TASK GOAL ▸ Go through the data below and copy it exactly, skipping every picture.

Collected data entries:
=== Begin Enclosure ===
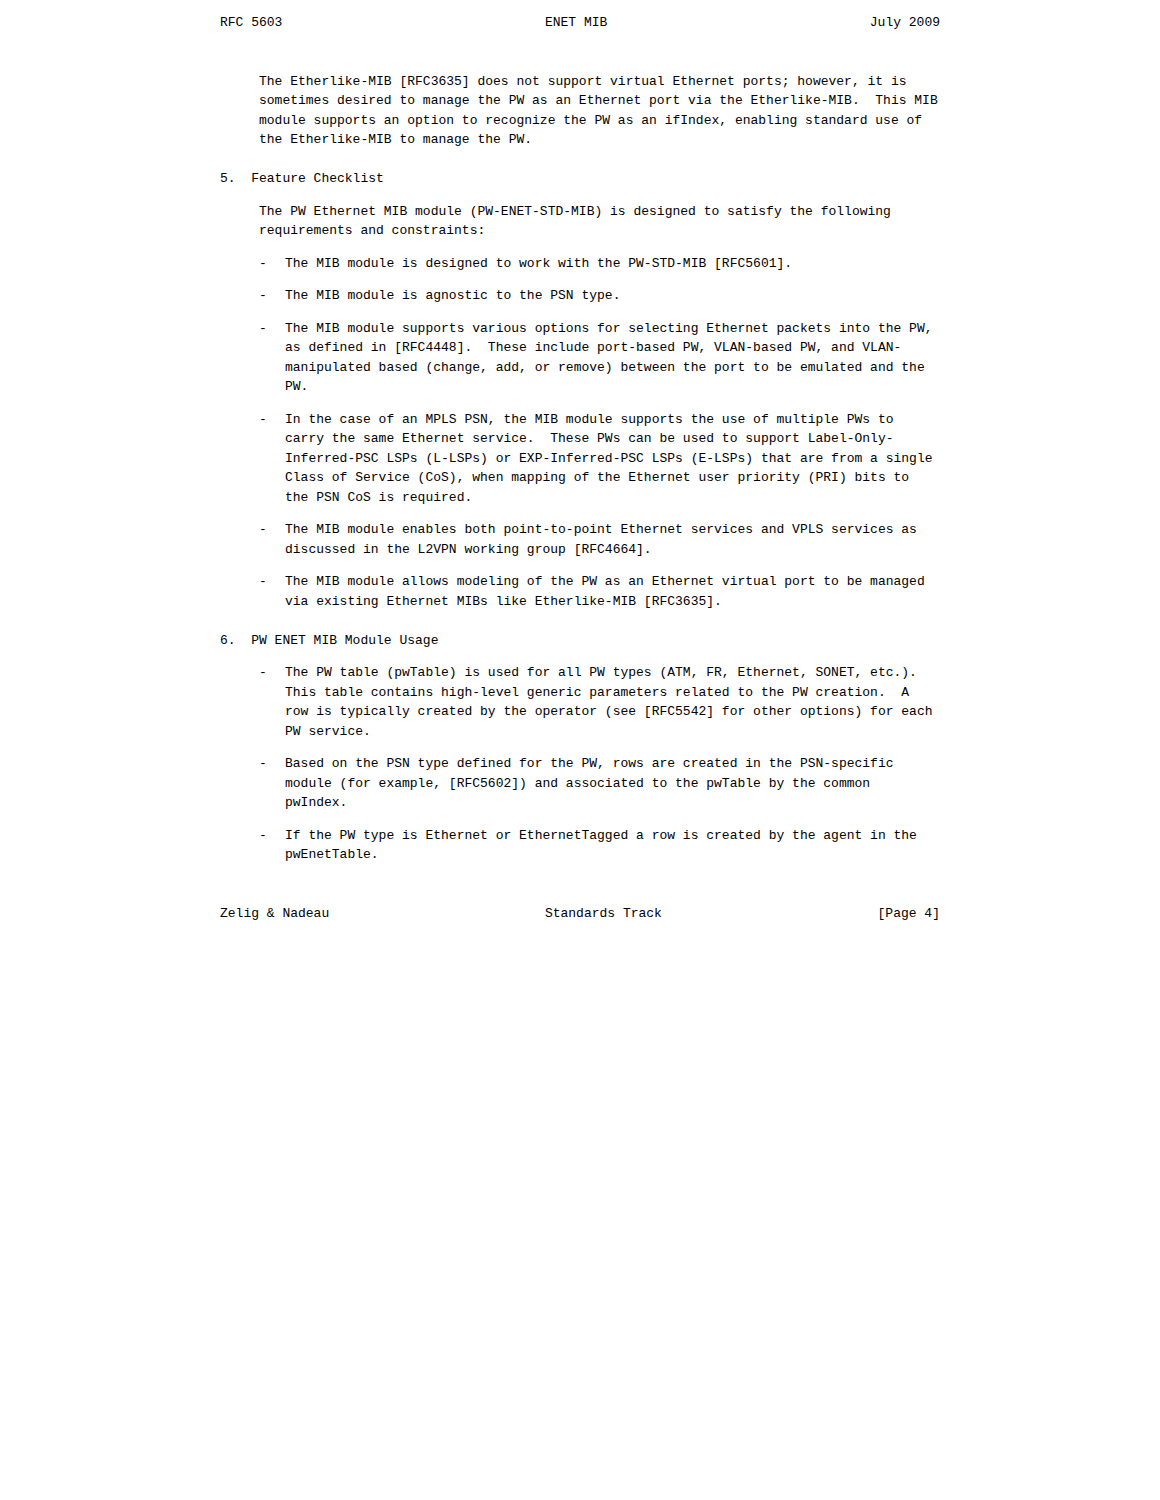RFC 5603 ENET MIB July 2009
The Etherlike-MIB [RFC3635] does not support virtual Ethernet ports; however, it is sometimes desired to manage the PW as an Ethernet port via the Etherlike-MIB. This MIB module supports an option to recognize the PW as an ifIndex, enabling standard use of the Etherlike-MIB to manage the PW.
5. Feature Checklist
The PW Ethernet MIB module (PW-ENET-STD-MIB) is designed to satisfy the following requirements and constraints:
The MIB module is designed to work with the PW-STD-MIB [RFC5601].
The MIB module is agnostic to the PSN type.
The MIB module supports various options for selecting Ethernet packets into the PW, as defined in [RFC4448]. These include port-based PW, VLAN-based PW, and VLAN-manipulated based (change, add, or remove) between the port to be emulated and the PW.
In the case of an MPLS PSN, the MIB module supports the use of multiple PWs to carry the same Ethernet service. These PWs can be used to support Label-Only-Inferred-PSC LSPs (L-LSPs) or EXP-Inferred-PSC LSPs (E-LSPs) that are from a single Class of Service (CoS), when mapping of the Ethernet user priority (PRI) bits to the PSN CoS is required.
The MIB module enables both point-to-point Ethernet services and VPLS services as discussed in the L2VPN working group [RFC4664].
The MIB module allows modeling of the PW as an Ethernet virtual port to be managed via existing Ethernet MIBs like Etherlike-MIB [RFC3635].
6. PW ENET MIB Module Usage
The PW table (pwTable) is used for all PW types (ATM, FR, Ethernet, SONET, etc.). This table contains high-level generic parameters related to the PW creation. A row is typically created by the operator (see [RFC5542] for other options) for each PW service.
Based on the PSN type defined for the PW, rows are created in the PSN-specific module (for example, [RFC5602]) and associated to the pwTable by the common pwIndex.
If the PW type is Ethernet or EthernetTagged a row is created by the agent in the pwEnetTable.
Zelig & Nadeau Standards Track [Page 4]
=== End Enclosure ===
RESULT OF THIS TASK ▸
RFC 5603 ENET MIB July 2009
The Etherlike-MIB [RFC3635] does not support virtual Ethernet ports; however, it is sometimes desired to manage the PW as an Ethernet port via the Etherlike-MIB. This MIB module supports an option to recognize the PW as an ifIndex, enabling standard use of the Etherlike-MIB to manage the PW.
5. Feature Checklist
The PW Ethernet MIB module (PW-ENET-STD-MIB) is designed to satisfy the following requirements and constraints:
The MIB module is designed to work with the PW-STD-MIB [RFC5601].
The MIB module is agnostic to the PSN type.
The MIB module supports various options for selecting Ethernet packets into the PW, as defined in [RFC4448]. These include port-based PW, VLAN-based PW, and VLAN-manipulated based (change, add, or remove) between the port to be emulated and the PW.
In the case of an MPLS PSN, the MIB module supports the use of multiple PWs to carry the same Ethernet service. These PWs can be used to support Label-Only-Inferred-PSC LSPs (L-LSPs) or EXP-Inferred-PSC LSPs (E-LSPs) that are from a single Class of Service (CoS), when mapping of the Ethernet user priority (PRI) bits to the PSN CoS is required.
The MIB module enables both point-to-point Ethernet services and VPLS services as discussed in the L2VPN working group [RFC4664].
The MIB module allows modeling of the PW as an Ethernet virtual port to be managed via existing Ethernet MIBs like Etherlike-MIB [RFC3635].
6. PW ENET MIB Module Usage
The PW table (pwTable) is used for all PW types (ATM, FR, Ethernet, SONET, etc.). This table contains high-level generic parameters related to the PW creation. A row is typically created by the operator (see [RFC5542] for other options) for each PW service.
Based on the PSN type defined for the PW, rows are created in the PSN-specific module (for example, [RFC5602]) and associated to the pwTable by the common pwIndex.
If the PW type is Ethernet or EthernetTagged a row is created by the agent in the pwEnetTable.
Zelig & Nadeau Standards Track [Page 4]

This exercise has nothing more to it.